Morto Lotario (+855), gli successe il figlio Ludovico II che si pre­occupò del problema dell'Italia meridionale, cercando di sot­trarre agli Arabi i loro punti di appoggio (Bari, Taranto), ma finì prigioniero, an­che se temporaneamente, del suo vassallo, il duca di Benevento. Tanto basso era il prestigio imperiale.

Accanto a de­boli imperatori risultò maggiormente l'energia di papa Niccolò I, succeduto nell'858 a Benedetto III (855-58) il quale, a sua volta, stando a una strana favola -attestata a partire dalla metà del secolo XIII- sarebbe succe­duto alla pa­pessa Giovanna, una donna di Magonza, o d'Inghilterra che, da trave­stita, avrebbe oc­cupato la cattedra di Pietro per due anni e sette mesi, finché fu scoperta per un parto occorsole durante una proces­sione.

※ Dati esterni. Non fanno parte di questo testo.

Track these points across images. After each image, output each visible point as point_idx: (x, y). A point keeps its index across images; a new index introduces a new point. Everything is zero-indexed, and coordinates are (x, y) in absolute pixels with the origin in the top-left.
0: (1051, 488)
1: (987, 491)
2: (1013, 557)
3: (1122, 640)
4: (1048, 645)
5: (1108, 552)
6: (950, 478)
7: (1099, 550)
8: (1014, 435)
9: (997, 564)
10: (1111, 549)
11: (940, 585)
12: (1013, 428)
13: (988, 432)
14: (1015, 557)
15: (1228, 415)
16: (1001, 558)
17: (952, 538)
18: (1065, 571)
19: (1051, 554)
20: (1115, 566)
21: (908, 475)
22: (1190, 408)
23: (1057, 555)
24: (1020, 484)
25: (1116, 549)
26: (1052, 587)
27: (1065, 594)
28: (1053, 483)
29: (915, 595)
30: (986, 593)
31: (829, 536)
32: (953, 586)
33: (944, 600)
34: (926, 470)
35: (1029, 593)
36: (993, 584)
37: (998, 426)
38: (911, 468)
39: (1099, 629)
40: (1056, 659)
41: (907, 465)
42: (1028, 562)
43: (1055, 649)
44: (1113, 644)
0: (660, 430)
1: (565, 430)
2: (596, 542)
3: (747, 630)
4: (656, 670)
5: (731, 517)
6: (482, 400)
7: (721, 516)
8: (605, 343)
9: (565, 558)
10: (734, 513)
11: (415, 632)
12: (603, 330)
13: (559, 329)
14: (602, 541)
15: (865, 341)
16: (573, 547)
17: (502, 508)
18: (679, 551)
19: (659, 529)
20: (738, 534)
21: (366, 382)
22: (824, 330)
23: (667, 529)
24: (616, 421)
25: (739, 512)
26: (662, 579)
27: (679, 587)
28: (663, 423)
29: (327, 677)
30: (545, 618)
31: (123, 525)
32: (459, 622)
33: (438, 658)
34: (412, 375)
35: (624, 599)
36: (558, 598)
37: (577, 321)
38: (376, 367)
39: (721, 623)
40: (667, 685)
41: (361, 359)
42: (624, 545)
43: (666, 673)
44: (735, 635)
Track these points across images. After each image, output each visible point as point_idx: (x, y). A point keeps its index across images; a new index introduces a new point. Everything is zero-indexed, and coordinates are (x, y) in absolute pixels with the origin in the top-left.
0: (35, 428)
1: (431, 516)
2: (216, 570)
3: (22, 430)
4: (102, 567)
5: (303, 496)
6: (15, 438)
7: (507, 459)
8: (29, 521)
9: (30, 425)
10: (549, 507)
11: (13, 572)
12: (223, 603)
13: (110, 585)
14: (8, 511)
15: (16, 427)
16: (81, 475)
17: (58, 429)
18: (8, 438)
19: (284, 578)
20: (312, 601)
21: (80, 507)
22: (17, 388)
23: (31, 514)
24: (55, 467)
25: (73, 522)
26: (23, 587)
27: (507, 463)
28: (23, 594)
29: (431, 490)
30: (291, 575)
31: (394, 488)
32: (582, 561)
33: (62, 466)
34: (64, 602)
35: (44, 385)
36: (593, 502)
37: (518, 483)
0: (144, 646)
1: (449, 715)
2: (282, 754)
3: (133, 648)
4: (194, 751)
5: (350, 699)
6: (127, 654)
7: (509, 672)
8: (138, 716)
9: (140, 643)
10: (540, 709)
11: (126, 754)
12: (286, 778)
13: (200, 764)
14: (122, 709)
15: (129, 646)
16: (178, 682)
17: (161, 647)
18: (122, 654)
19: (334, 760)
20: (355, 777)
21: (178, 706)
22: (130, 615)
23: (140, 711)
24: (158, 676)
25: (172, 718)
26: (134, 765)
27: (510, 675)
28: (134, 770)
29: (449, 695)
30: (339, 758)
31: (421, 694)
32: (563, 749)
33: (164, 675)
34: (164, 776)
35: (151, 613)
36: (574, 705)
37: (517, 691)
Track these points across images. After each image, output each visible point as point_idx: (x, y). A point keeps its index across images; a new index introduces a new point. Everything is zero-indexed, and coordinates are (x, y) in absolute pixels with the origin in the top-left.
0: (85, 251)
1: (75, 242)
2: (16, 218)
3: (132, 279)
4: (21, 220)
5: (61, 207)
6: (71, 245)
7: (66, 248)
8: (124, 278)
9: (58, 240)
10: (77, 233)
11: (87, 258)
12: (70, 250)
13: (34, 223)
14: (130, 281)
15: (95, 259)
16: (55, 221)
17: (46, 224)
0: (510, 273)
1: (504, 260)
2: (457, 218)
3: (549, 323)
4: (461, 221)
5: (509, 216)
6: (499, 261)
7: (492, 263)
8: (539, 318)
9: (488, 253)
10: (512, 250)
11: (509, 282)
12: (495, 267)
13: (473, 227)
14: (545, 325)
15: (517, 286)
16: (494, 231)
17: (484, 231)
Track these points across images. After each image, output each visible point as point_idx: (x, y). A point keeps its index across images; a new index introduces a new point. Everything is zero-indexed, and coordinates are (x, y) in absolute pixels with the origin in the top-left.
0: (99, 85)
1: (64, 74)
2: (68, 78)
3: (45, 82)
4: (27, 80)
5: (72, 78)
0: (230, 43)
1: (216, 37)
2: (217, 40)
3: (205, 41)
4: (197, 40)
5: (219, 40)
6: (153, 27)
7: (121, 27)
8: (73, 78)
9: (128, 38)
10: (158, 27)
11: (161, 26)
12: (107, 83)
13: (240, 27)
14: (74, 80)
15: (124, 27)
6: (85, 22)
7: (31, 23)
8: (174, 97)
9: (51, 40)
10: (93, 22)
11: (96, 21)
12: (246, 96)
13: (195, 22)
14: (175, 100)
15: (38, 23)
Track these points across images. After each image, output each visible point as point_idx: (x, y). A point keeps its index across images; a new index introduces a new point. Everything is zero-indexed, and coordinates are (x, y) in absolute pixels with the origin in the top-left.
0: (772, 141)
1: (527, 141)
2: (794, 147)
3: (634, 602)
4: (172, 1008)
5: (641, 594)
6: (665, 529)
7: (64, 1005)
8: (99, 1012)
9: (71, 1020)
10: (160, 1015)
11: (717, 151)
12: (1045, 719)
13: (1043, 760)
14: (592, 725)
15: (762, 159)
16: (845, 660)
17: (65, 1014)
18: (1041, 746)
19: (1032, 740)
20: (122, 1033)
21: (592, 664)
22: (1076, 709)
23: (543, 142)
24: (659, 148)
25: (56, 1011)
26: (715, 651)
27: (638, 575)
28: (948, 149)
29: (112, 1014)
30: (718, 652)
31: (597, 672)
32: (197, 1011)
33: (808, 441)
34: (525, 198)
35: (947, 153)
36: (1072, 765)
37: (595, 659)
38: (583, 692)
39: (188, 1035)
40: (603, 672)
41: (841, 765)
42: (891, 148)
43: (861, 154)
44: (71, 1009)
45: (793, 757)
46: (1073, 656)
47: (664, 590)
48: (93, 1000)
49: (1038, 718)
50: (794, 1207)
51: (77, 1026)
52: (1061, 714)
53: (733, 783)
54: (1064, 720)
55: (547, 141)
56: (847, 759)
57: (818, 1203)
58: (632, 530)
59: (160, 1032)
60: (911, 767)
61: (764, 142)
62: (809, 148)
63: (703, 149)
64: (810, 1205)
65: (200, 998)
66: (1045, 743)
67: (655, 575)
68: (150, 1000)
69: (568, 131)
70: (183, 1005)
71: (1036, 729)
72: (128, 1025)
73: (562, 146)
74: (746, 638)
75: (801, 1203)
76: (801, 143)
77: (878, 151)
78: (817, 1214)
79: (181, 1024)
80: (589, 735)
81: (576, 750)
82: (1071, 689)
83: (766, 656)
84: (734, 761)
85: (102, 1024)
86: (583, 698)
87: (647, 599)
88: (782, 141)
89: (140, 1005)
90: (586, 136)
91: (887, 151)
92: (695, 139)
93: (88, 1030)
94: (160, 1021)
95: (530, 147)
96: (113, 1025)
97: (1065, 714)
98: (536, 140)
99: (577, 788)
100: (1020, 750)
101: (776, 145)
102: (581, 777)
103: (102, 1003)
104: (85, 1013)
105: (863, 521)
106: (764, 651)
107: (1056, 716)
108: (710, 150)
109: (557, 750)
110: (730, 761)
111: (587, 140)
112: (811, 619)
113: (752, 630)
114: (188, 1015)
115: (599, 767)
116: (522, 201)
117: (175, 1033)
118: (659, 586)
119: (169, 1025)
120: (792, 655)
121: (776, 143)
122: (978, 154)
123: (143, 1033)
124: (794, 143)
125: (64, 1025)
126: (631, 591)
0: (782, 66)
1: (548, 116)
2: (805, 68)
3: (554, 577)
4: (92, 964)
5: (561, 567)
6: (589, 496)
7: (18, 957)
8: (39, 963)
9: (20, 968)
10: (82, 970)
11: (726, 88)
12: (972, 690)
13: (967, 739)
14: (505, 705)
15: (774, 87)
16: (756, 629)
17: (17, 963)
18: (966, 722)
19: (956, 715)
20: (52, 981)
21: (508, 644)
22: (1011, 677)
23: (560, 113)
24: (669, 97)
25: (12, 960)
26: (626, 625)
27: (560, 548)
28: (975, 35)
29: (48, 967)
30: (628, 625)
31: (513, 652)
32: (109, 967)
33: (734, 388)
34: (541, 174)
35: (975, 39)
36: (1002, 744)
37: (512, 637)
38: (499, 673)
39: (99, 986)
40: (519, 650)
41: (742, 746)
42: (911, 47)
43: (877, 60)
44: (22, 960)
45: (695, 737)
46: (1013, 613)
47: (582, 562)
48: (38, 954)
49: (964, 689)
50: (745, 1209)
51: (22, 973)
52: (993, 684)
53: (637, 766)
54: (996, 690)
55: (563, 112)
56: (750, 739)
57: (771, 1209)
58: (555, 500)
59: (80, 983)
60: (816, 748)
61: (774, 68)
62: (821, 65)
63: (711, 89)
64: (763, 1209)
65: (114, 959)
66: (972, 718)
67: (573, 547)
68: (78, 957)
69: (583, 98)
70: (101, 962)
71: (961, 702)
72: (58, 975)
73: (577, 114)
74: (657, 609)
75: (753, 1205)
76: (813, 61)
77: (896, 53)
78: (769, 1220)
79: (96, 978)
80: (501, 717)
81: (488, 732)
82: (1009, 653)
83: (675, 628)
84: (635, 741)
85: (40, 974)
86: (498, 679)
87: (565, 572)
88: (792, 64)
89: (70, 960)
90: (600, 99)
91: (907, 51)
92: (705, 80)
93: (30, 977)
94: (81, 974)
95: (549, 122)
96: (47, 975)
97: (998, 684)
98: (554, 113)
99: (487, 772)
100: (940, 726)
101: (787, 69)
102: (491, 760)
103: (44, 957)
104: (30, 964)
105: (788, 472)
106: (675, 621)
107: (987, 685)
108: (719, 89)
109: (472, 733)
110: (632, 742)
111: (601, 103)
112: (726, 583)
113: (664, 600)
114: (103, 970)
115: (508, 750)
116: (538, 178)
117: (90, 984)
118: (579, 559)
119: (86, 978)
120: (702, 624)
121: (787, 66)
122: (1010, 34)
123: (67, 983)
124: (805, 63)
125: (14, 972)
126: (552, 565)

Molteplici le spiegazioni date a questo mito, messo in dubbio da Enea Silvio Piccolomini e poi confutato dall'olandese David Blondel (1649): sarebbe derivato per alcuni da una statua, male in­terpre­tata (un sacerdote di Mitra, con piccoli servitori); per altri dalla leggenda di una vergine, monaca in un monastero di uomini, o dalle stesse cortigiane che, durante il secolo X, dominarono il pa­pato.

Papa Niccolò, un romano di nobile famiglia, indubbiamente fu un grande papa, forse il più grande nel periodo tra Gregorio Magno e Gregorio VII. Egli seppe circondarsi di uomini capaci, come Anastasio Bibliotecario il quale, prima di diventare suo segretario, era stato anti­papa. Entrato subito in cordiali rapporti con l'impera­tore, si dimostrò tuttavia grande assertore dei diritti del papato sia in Oriente, sia di fronte all'imperatore.

Contro le pretese dell’arcive­scovo di Ravenna il quale, favo­rito dall’imperatore Ludovico II, rivendicava una indipendenza spirituale e temporale dal papa, Niccolò I emanò disposizioni che re­stringevano sui vescovi suffra­ganei. Inoltre il papa resistette ai capricci matrimoniali di Lotario II, re di Lorena e fratello del­l'imperatore. Sostenne Rotado, vescovo di Soissons, ingiustamente depo­sto dal metropo­lita, Incmaro di Reims, che aveva abusato della sua giuri­sdi­zione ai danni del suo vescovo a lui soggetto. Si trattò tutta­via di un abuso non isolato: le decretali isidoriane erano state redatte per difen­dere appunto i diritti dei ve­scovi suffraganei, contro le pretese sia dei metropoliti, come delle autorità laiche.

Niccolò sostenne inoltre il pa­triarca Ignazio di Costantinopoli, scomuni­cando (863) Fozio che lo aveva destituito. Con ciò difese la dignità delle Sede apostolica contro il cesaropapismo bizantino, ma non pote' evitare l'aprirsi di una tempo­ranea rottura fra Bisanzio e Roma: l'episodio è infatti all'inizio dello scisma della Chiesa greca.